Irán emitió una dura advertencia a Washington, y la figura de alto rango Mohsen Rezaei advirtió que la escalada de la presión militar podría convertir el Mar de Omán en un "cementerio" para los buques estadounidenses.
"Entendemos que un bloqueo naval es un acto de guerra, y responder a él es nuestro derecho natural", dijo Rezaei.
Un ataque con drones provocó un incendio en una central nuclear en los Emiratos Árabes Unidos y Arabia Saudita informó haber interceptado tres drones, lo que aumentó las tensiones regionales.

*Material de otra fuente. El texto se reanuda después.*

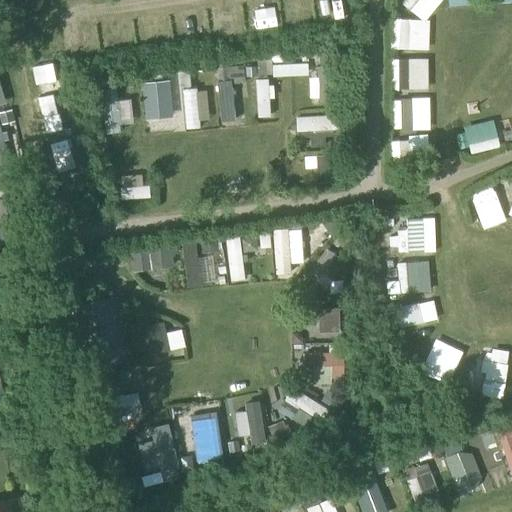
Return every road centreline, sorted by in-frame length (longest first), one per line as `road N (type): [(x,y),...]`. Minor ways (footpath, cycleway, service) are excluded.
road 1 (track): [(95,231),(64,0)]
road 2 (track): [(429,180),(459,237),(447,257),(462,338),(511,335)]
road 3 (track): [(173,219),(164,154),(282,139)]
road 4 (track): [(77,251),(157,306),(193,313)]
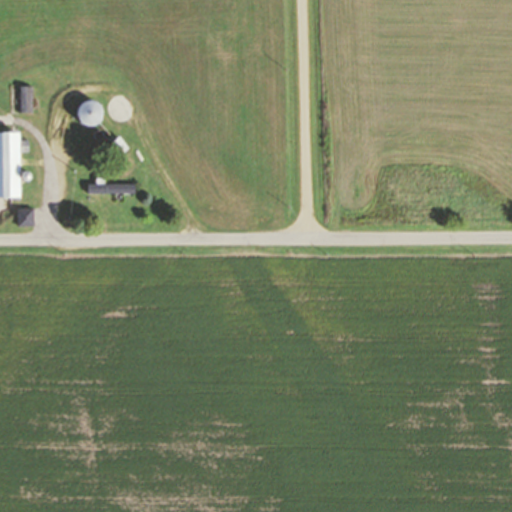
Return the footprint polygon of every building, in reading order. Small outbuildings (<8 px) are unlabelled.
[(17,86),(17,113),(31,113),(31,86),(17,86)] [(85,124),(104,124),(104,101),(85,101),(85,124)] [(0,134),(0,195),(22,195),(22,134),(0,134)] [(121,152),(128,146),(121,138),(114,144),(121,152)] [(138,183),(106,183),(106,178),(100,178),(100,184),(89,184),(89,195),(138,195),(138,183)] [(18,208),(18,226),(34,226),(34,208),(18,208)]
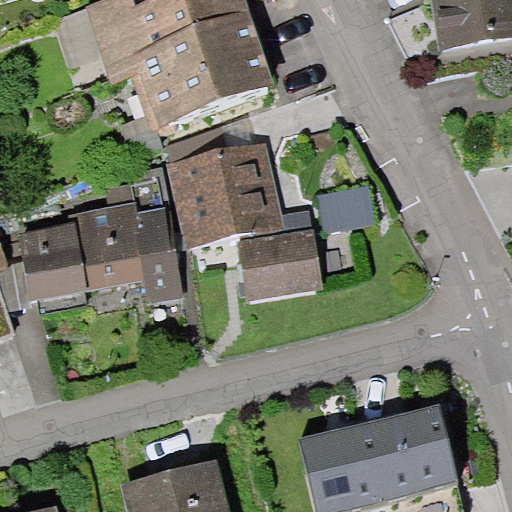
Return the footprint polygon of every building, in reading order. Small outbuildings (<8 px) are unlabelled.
[(158,147),(291,101),(255,0),(197,0),(149,17),(142,0),(132,0),(59,26),(86,107),(151,83),(163,118),(149,123),(158,147)] [(511,0),(431,0),(439,49),(511,37),(511,0)] [(275,155),(177,170),(190,254),(288,239),(275,155)] [(81,239),(27,247),(39,323),(102,313),(100,302),(154,294),(143,225),(141,215),(79,225),(81,239)] [(194,317),(178,219),(143,225),(154,294),(158,323),(194,317)] [(0,345),(17,341),(0,290),(0,282),(13,279),(0,241),(0,345)] [(325,242),(244,252),(252,309),(332,299),(325,242)] [(484,511),(463,413),(342,439),(357,511),(412,511),(429,508),(429,511),(484,511)] [(244,511),(234,470),(134,495),(137,511),(244,511)]
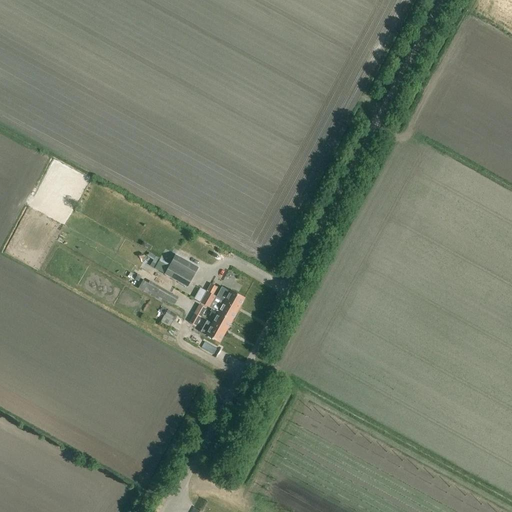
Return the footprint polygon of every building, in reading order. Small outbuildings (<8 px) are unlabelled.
[(175,255),(170,265),(192,278),(197,268),(175,255)] [(186,288),(192,278),(170,265),(164,275),(186,288)] [(230,290),(236,280),(228,275),(221,289),(228,294),(224,302),(238,310),(245,298),(230,290)] [(149,281),(148,283),(143,281),(138,289),(143,291),(144,290),(147,291),(146,294),(153,298),(154,296),(172,306),(177,298),(149,281)] [(205,291),(212,295),(216,288),(209,284),(205,291)] [(224,302),(212,295),(205,291),(199,303),(211,310),(232,321),(238,310),(224,302)] [(194,314),(200,317),(204,309),(198,305),(194,314)] [(180,326),(184,320),(160,307),(158,312),(163,315),(159,323),(168,328),(172,321),(180,326)] [(226,332),(232,321),(211,310),(208,316),(214,319),(212,324),(226,332)] [(195,326),(200,317),(194,314),(188,323),(195,326)] [(226,332),(212,324),(208,330),(205,328),(202,333),(205,335),(219,343),(226,332)]
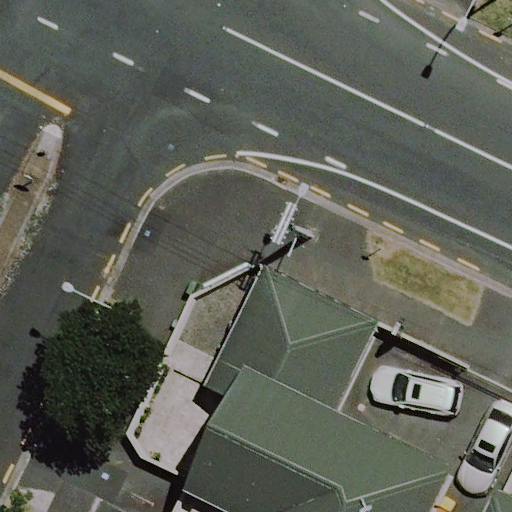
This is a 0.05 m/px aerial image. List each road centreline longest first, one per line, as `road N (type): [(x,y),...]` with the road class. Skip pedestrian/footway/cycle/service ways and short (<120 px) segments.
road 1 (residential): [(199,0),(511,149)]
road 2 (residential): [(0,199),(92,0)]
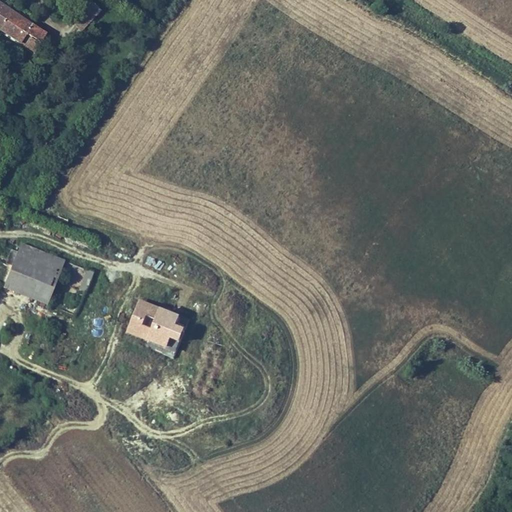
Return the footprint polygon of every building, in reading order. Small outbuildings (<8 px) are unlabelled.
[(82,33),(102,12),(89,0),(87,0),(69,20),(82,33)] [(0,4),(0,31),(1,32),(14,13),(0,4)] [(48,36),(14,13),(1,32),(35,55),(48,36)] [(14,268),(5,290),(46,306),(64,262),(24,245),(20,254),(12,251),(6,265),(14,268)] [(82,281),(78,289),(86,292),(93,273),(77,267),(74,278),(82,281)] [(191,322),(141,301),(127,335),(177,355),(191,322)]
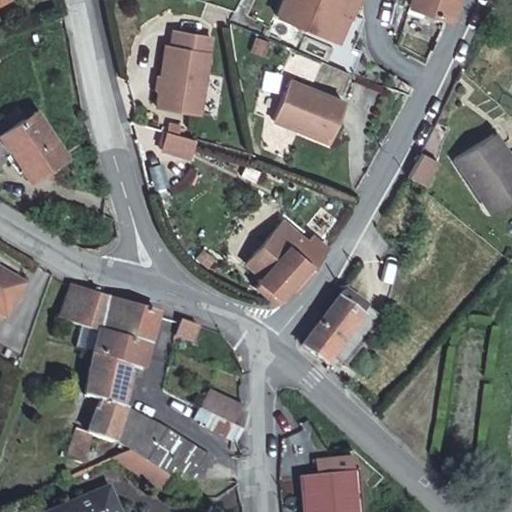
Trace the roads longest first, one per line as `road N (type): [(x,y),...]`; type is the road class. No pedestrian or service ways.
road 1 (residential): [(467,0),(375,195),(322,285),(267,351)]
road 2 (residential): [(144,290),(146,258),(94,99),(73,0)]
road 3 (residential): [(451,511),(267,351)]
road 4 (residential): [(144,290),(84,267),(0,214)]
road 5 (residential): [(261,511),(259,382),(267,351)]
road 6 (residential): [(267,351),(246,330),(144,290)]
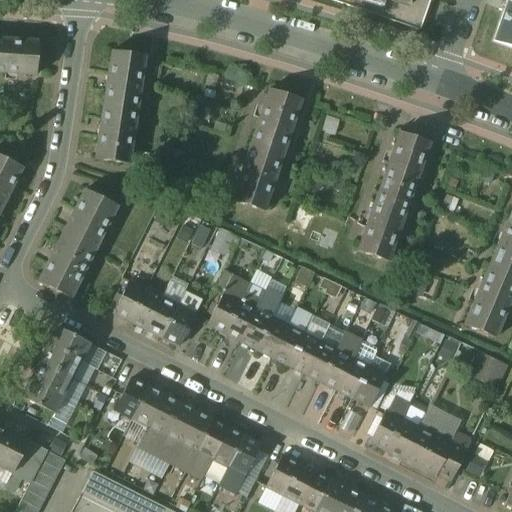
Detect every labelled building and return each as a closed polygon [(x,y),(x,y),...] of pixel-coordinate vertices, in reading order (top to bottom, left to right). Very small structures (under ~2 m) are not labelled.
[(330,0),(420,30),(429,0),(330,0)] [(511,0),(506,0),(493,41),(511,48),(511,0)] [(37,43),(0,40),(0,74),(35,77),(37,43)] [(143,58),(110,53),(92,161),(125,167),(143,58)] [(267,91),(230,202),(262,213),(300,101),(267,91)] [(398,134),(356,253),(386,263),(429,144),(398,134)] [(0,206),(19,169),(0,159),(0,206)] [(115,206),(82,190),(60,236),(92,252),(115,206)] [(511,213),(467,324),(498,337),(511,300),(511,213)] [(195,243),(205,248),(214,229),(203,224),(195,243)] [(231,254),(234,235),(219,232),(215,251),(231,254)] [(92,252),(60,236),(36,284),(68,300),(92,252)] [(223,273),(214,291),(222,295),(222,294),(231,277),(223,273)] [(248,285),(231,276),(231,277),(222,294),(239,303),(248,285)] [(126,284),(111,315),(127,323),(143,292),(126,284)] [(264,293),(248,285),(239,303),(255,311),(264,293)] [(143,292),(127,323),(142,331),(158,299),(143,292)] [(264,293),(255,311),(270,319),(279,301),(264,293)] [(222,295),(206,327),(223,335),(239,303),(222,294),(222,295)] [(158,299),(142,331),(159,339),(175,307),(158,299)] [(239,303),(223,335),(239,343),(255,311),(239,303)] [(175,307),(159,339),(177,348),(193,316),(175,307)] [(255,311),(239,343),(255,351),(271,319),(270,319),(255,311)] [(271,319),(255,351),(271,359),(287,327),(271,319)] [(417,325),(411,321),(405,334),(411,337),(417,325)] [(287,327),(271,359),(287,367),(303,334),(287,327)] [(87,345),(55,329),(46,346),(78,363),(87,345)] [(303,334),(287,367),(303,375),(320,343),(303,334)] [(359,344),(343,336),(336,350),(352,358),(359,344)] [(468,376),(504,386),(511,359),(454,342),(452,347),(463,350),(460,358),(472,362),(468,376)] [(320,343),(303,375),(319,383),(336,350),(320,343)] [(377,352),(360,343),(359,344),(352,358),(368,366),(373,356),(374,356),(377,352)] [(78,363),(46,346),(37,365),(69,380),(78,363)] [(336,350),(319,383),(335,392),(352,358),(336,350)] [(374,356),(373,356),(368,366),(385,374),(390,365),(374,356)] [(352,358),(335,392),(351,400),(368,366),(352,358)] [(69,380),(37,365),(29,382),(60,398),(69,380)] [(368,366),(351,400),(368,409),(385,374),(368,366)] [(129,379),(113,411),(129,419),(146,387),(129,379)] [(60,398),(29,382),(20,399),(52,415),(60,398)] [(146,387),(129,419),(145,427),(161,395),(146,387)] [(177,403),(161,395),(145,427),(160,435),(177,403)] [(193,411),(177,403),(160,435),(176,444),(193,411)] [(458,437),(467,420),(437,405),(428,422),(458,437)] [(193,411),(176,444),(193,452),(210,420),(193,411)] [(400,421),(384,412),(368,444),(385,452),(400,421)] [(224,427),(210,420),(193,452),(208,460),(224,427)] [(400,421),(385,452),(401,461),(416,429),(400,421)] [(145,427),(136,443),(152,451),(160,435),(145,427)] [(241,436),(224,427),(208,460),(224,468),(241,436)] [(416,429),(401,461),(417,469),(433,437),(416,429)] [(44,451),(7,433),(0,447),(0,469),(21,480),(27,469),(34,472),(44,451)] [(176,444),(160,435),(152,451),(168,460),(176,444)] [(450,445),(437,470),(452,478),(469,443),(453,435),(449,444),(450,445)] [(258,445),(241,436),(224,468),(241,477),(258,445)] [(433,437),(417,469),(433,478),(437,470),(450,445),(449,444),(433,437)] [(193,452),(176,444),(168,460),(184,468),(193,452)] [(28,483),(13,511),(35,511),(62,460),(44,451),(34,472),(28,483)] [(208,460),(193,452),(184,468),(200,476),(208,460)] [(283,456),(267,487),(283,496),(299,465),(283,456)] [(483,481),(489,470),(478,463),(471,474),(483,481)] [(315,473),(299,465),(283,496),(299,504),(315,473)] [(241,477),(224,468),(215,484),(233,493),(241,477)] [(34,472),(27,469),(21,480),(28,483),(34,472)] [(91,472),(80,493),(90,498),(101,477),(91,472)] [(315,473),(299,504),(314,511),(330,481),(315,473)] [(169,511),(101,477),(90,498),(118,511),(169,511)] [(330,481),(314,511),(315,511),(335,511),(347,489),(330,481)] [(511,488),(503,505),(511,509),(511,488)] [(347,489),(335,511),(355,511),(363,497),(347,489)] [(375,511),(379,505),(363,497),(355,511),(375,511)] [(186,503),(177,498),(173,508),(182,511),(186,503)]
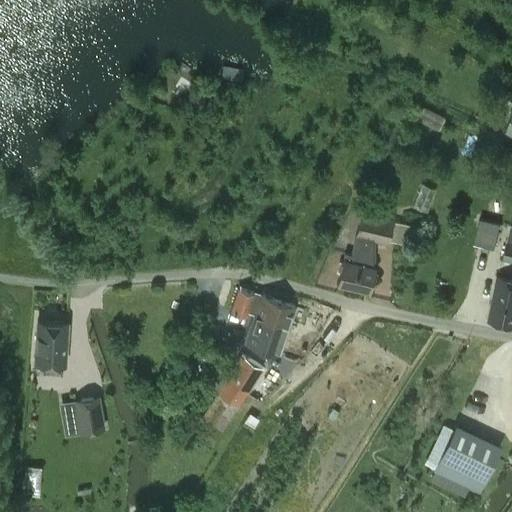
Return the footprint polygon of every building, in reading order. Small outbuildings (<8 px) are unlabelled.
[(240,84),(243,70),(224,67),(221,81),(240,84)] [(197,83),(186,101),(199,109),(209,91),(197,83)] [(416,119),(438,129),(444,115),(422,106),(416,119)] [(413,206),(428,211),(436,187),(420,182),(413,206)] [(362,211),(356,235),(352,254),(345,253),(338,284),(369,291),(375,266),(375,239),(387,242),(393,218),(362,211)] [(480,219),(474,241),(474,243),(495,247),(500,223),(480,219)] [(511,325),(511,278),(498,276),(487,320),(511,325)] [(257,307),(255,313),(245,340),(279,352),(295,305),(261,293),(261,294),(238,287),(231,310),(246,315),(250,304),(257,307)] [(66,364),(68,321),(35,319),(33,362),(66,364)] [(242,354),(226,379),(246,391),(262,367),(242,354)] [(246,391),(226,379),(190,434),(211,447),(222,430),(246,391)] [(97,396),(74,399),(80,432),(103,428),(97,396)] [(479,489),(500,445),(456,424),(435,469),(479,489)]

El dólar estadounidense se mantuvo firme frente a las principales divisas por las expectativas de aumento de las tasas de la Fed, mientras que el oro subió ligeramente para mantenerse por encima de los $4,550 por onza.
Los futuros del crudo Brent se mantuvieron por encima de los $110 por barril, ya que el continuo cierre casi total del Estrecho de Ormuz mantuvo elevadas las preocupaciones sobre el suministro.
El índice Shanghai Composite de China terminó marginalmente a la baja en 4.131,53, ya que los decepcionantes datos de ventas minoristas y producción industrial de abril señalaron problemas económicos más profundos.
El índice Hang Seng de Hong Kong se desplomó un 1,11 por ciento hasta los 25.675,18, con las acciones tecnológicas y financieras liderando las caídas.
Los mercados japoneses terminaron bruscamente a la baja, ya que las acciones relacionadas con la tecnología sucumbieron a la toma de beneficios tras las recientes fuertes ganancias.
El índice Nikkei cayó un 0,97 por ciento hasta los 60.815,95, ya que el rendimiento del bono del gobierno japonés a 10 años subió hasta el 2,80 por ciento en un momento dado, el nivel más alto desde mayo de 1997 por preocupaciones de inflación y expectativas de aumento de las tasas del BoJ. El índice Topix más amplio se situó un 0,97 por ciento a la baja en 3.826,51.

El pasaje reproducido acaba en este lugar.